‘So, what did we learn from the most anticipated 25-minute speech of the week? ‘Well, maybe Spring has arrived for the public finances after a long cold winter and the fierce freeze in spending may be coming to an end – just not yet.
‘As had been well trailed there were no significant new spending or tax commitments, although there were some important consultations announced, notably on the VAT threshold as well as on ways for taxing the digital multinationals and clamping down on tax evasion through cash transactions.
‘There were however the faintest hints that the Chancellor will respond in the Budget this Autumn to the pressures building for additional spending, particularly in the NHS, and a hint of future tax rises to come.
‘With the deficit now approaching two per cent (from nearly 10 per cent at the peak of the financial crisis) one could be forgiven for being puzzled by the Chancellor’s iron determination to resist overwhelming political pressure. A two per cent deficit would, in most developed economies and in all recent history, be regarded as modest with the government achieving a good balance on current spending – if not investment spending. So why no goodies?
‘Underlying the fiscal caution is essentially fear. Both the Treasury and, for that matter, the Bank of England (BoE) alongside monetary authorities all over the world, are concerned about a lack of room for manoeuvre. Whilst at the moment the vigorous actions taken in the wake of the financial crisis prevented a recession potentially turning into a depression, what they also did is exhaust the conventional tools to tackle a downturn. Fiscal balance sheets are stretched and interest rates remain at or around the lowest they've been for centuries. The Treasury and the BoE want to reload the bullets of fiscal and monetary easing in time for the next downturn. The US economy, for example, has now grown for over 100 months and now ranks among the longest upswings in a century. It may carry on for a while yet fuelled by the Trump tax cuts but, sooner or later, the music will stop. When it does Philip Hammond and Mark Carney want to be ready.
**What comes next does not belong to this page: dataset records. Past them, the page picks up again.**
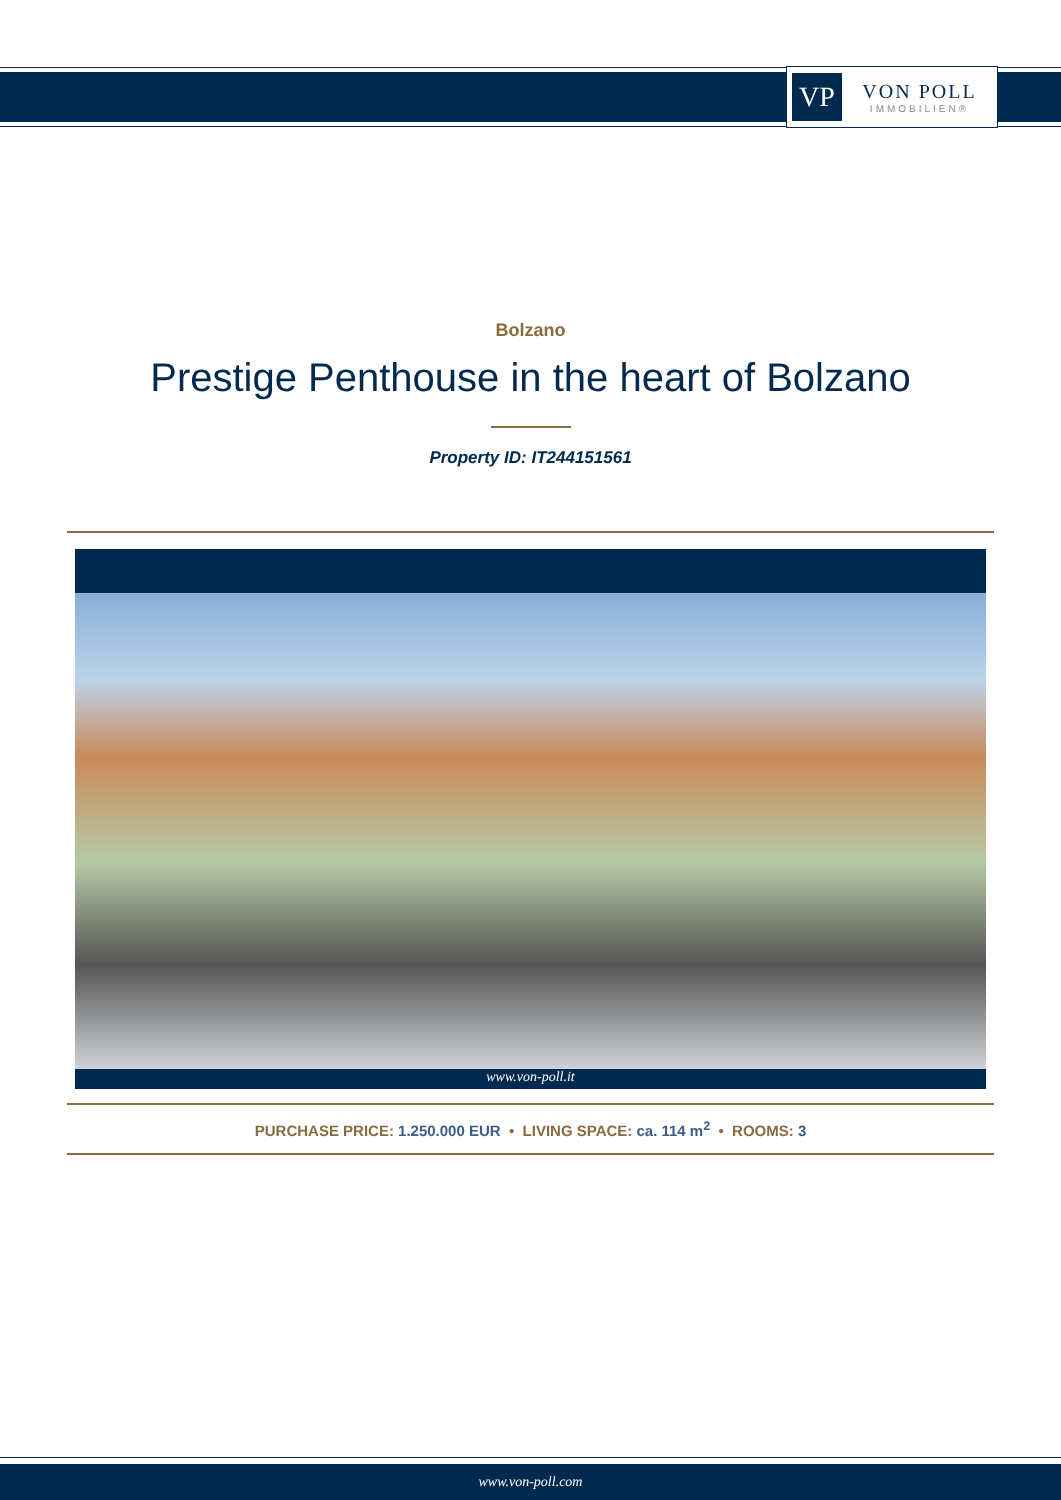VP
VON POLL
IMMOBILIEN®
Bolzano
Prestige Penthouse in the heart of Bolzano
Property ID: IT244151561
www.von-poll.it
PURCHASE PRICE: 1.250.000 EUR • LIVING SPACE: ca. 114 m<sup>2</sup> • ROOMS: 3
www.von-poll.com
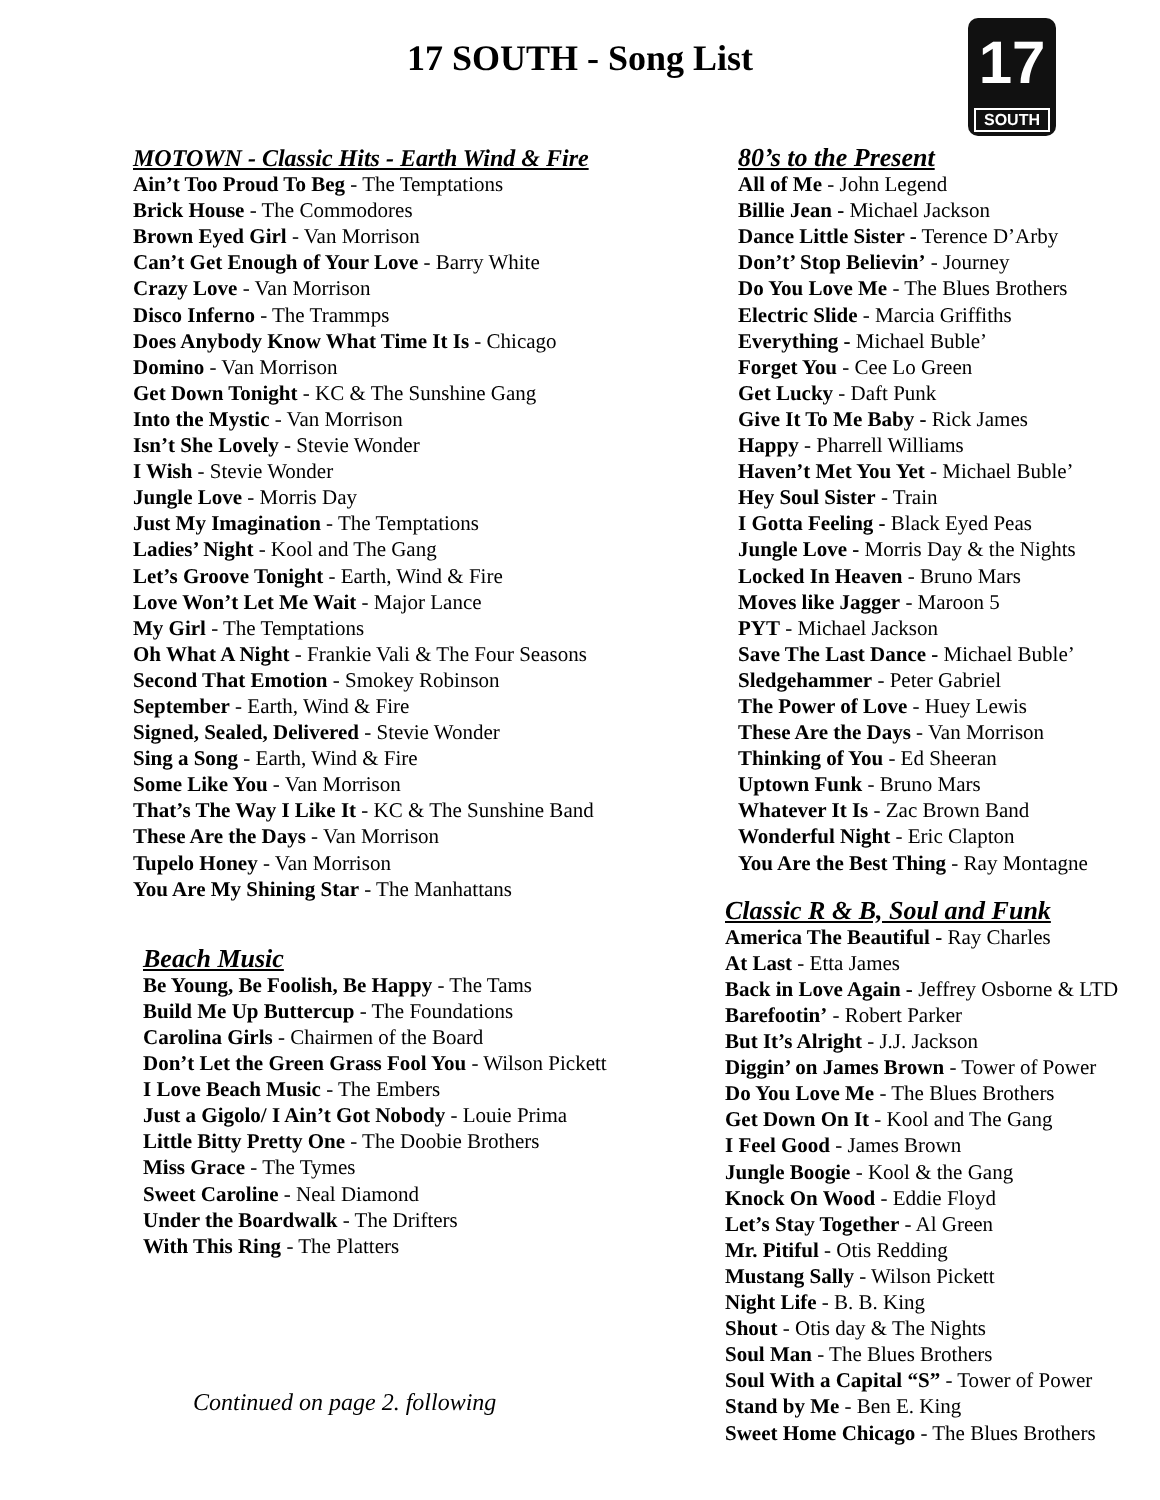17 SOUTH - Song List
17
SOUTH
MOTOWN - Classic Hits - Earth Wind & Fire
Ain’t Too Proud To Beg - The Temptations
Brick House - The Commodores
Brown Eyed Girl - Van Morrison
Can’t Get Enough of Your Love - Barry White
Crazy Love - Van Morrison
Disco Inferno - The Trammps
Does Anybody Know What Time It Is - Chicago
Domino - Van Morrison
Get Down Tonight - KC & The Sunshine Gang
Into the Mystic - Van Morrison
Isn’t She Lovely - Stevie Wonder
I Wish - Stevie Wonder
Jungle Love - Morris Day
Just My Imagination - The Temptations
Ladies’ Night - Kool and The Gang
Let’s Groove Tonight - Earth, Wind & Fire
Love Won’t Let Me Wait - Major Lance
My Girl - The Temptations
Oh What A Night - Frankie Vali & The Four Seasons
Second That Emotion - Smokey Robinson
September - Earth, Wind & Fire
Signed, Sealed, Delivered - Stevie Wonder
Sing a Song - Earth, Wind & Fire
Some Like You - Van Morrison
That’s The Way I Like It - KC & The Sunshine Band
These Are the Days - Van Morrison
Tupelo Honey - Van Morrison
You Are My Shining Star - The Manhattans
Beach Music
Be Young, Be Foolish, Be Happy - The Tams
Build Me Up Buttercup - The Foundations
Carolina Girls - Chairmen of the Board
Don’t Let the Green Grass Fool You - Wilson Pickett
I Love Beach Music - The Embers
Just a Gigolo/ I Ain’t Got Nobody - Louie Prima
Little Bitty Pretty One - The Doobie Brothers
Miss Grace - The Tymes
Sweet Caroline - Neal Diamond
Under the Boardwalk - The Drifters
With This Ring - The Platters
Continued on page 2. following
80’s to the Present
All of Me - John Legend
Billie Jean - Michael Jackson
Dance Little Sister - Terence D’Arby
Don’t’ Stop Believin’ - Journey
Do You Love Me - The Blues Brothers
Electric Slide - Marcia Griffiths
Everything - Michael Buble’
Forget You - Cee Lo Green
Get Lucky - Daft Punk
Give It To Me Baby - Rick James
Happy - Pharrell Williams
Haven’t Met You Yet - Michael Buble’
Hey Soul Sister - Train
I Gotta Feeling - Black Eyed Peas
Jungle Love - Morris Day & the Nights
Locked In Heaven - Bruno Mars
Moves like Jagger - Maroon 5
PYT - Michael Jackson
Save The Last Dance - Michael Buble’
Sledgehammer - Peter Gabriel
The Power of Love - Huey Lewis
These Are the Days - Van Morrison
Thinking of You - Ed Sheeran
Uptown Funk - Bruno Mars
Whatever It Is - Zac Brown Band
Wonderful Night - Eric Clapton
You Are the Best Thing - Ray Montagne
Classic R & B, Soul and Funk
America The Beautiful - Ray Charles
At Last - Etta James
Back in Love Again - Jeffrey Osborne & LTD
Barefootin’ - Robert Parker
But It’s Alright - J.J. Jackson
Diggin’ on James Brown - Tower of Power
Do You Love Me - The Blues Brothers
Get Down On It - Kool and The Gang
I Feel Good - James Brown
Jungle Boogie - Kool & the Gang
Knock On Wood - Eddie Floyd
Let’s Stay Together - Al Green
Mr. Pitiful - Otis Redding
Mustang Sally - Wilson Pickett
Night Life - B. B. King
Shout - Otis day & The Nights
Soul Man - The Blues Brothers
Soul With a Capital “S” - Tower of Power
Stand by Me - Ben E. King
Sweet Home Chicago - The Blues Brothers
‘Sound principles aside there may also be a political calculation. It’s early in the electoral cycle to shower the electorate with goodies. Normally at this stage governments get the bad news out of the way early and wait until later to show the fruits of our collective labours. The electoral clock may, this time, call for earlier action as Brexit and the populism across the world upset decades of crafted political strategy. But not yet.’